The Germans laid siege, and 2000 workers moved their families into the cellars of the museum as bombs fell, surviving on jelly made from the joiner's glue used to build picture frames.

During the hard winter, Marina wandered the museum, re-creating the art in her mind and building a "memory palace," a place of safety and beauty to which she can always retreat.

Although the historical scenes are gut-punching, the most incredible aspect of the novel was how well Dean captured, in first person POV, how it feels to have Alzheimer's.

Of course, no one really knows, anymore than we know what it feels like to die. But I lived with my grandmother as she deteriorated, and I believe Dean has done a heroic job of imagining how it must be.

(To answer your question, my mother took care of her mother until she died. I helped, though not nearly enough. But my mother's example and the bittersweet experience of gathering as Mamaw died remain among my choicest memories.)

Some of the transitions in time are disconcerting, but there is never a moment the reader (with an unclouded mind) is confused. And indeed, the sense of being off-balance is exactly what Marina feels, so the ability to make the reader also feel it is evidence of Dean's skill.

Even more astonishing, Dean shows a balanced view of Alzheimer's. Much is taken from its victims, but something is given in return: a childlike wonder in the beauty of simple things.

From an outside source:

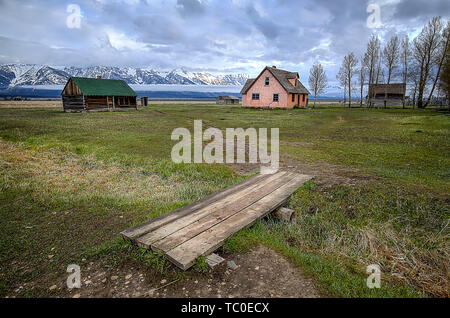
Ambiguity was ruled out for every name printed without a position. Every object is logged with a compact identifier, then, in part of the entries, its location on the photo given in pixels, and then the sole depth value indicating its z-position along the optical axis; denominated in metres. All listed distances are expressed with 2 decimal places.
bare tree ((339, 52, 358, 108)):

And indeed, that is the theme. Madonnas is like one of those moments when the light hits a simple object (let's say a lime growing on a tree), and it's transformed: the perfect curve of the fruit, the shine of leaves, the waxy petals of one last blossom releasing a scent so sweet that your knees weaken.

Madonnas is a perfect book. There is nothing Dean could have done to improve it. The characters, the pacing, the details?everything about it displays the author's craft.

Just as people gather to the Hermitage to admire and learn from the masters, readers should flock to The Madonnas of Leningrad because it, also, is world class art.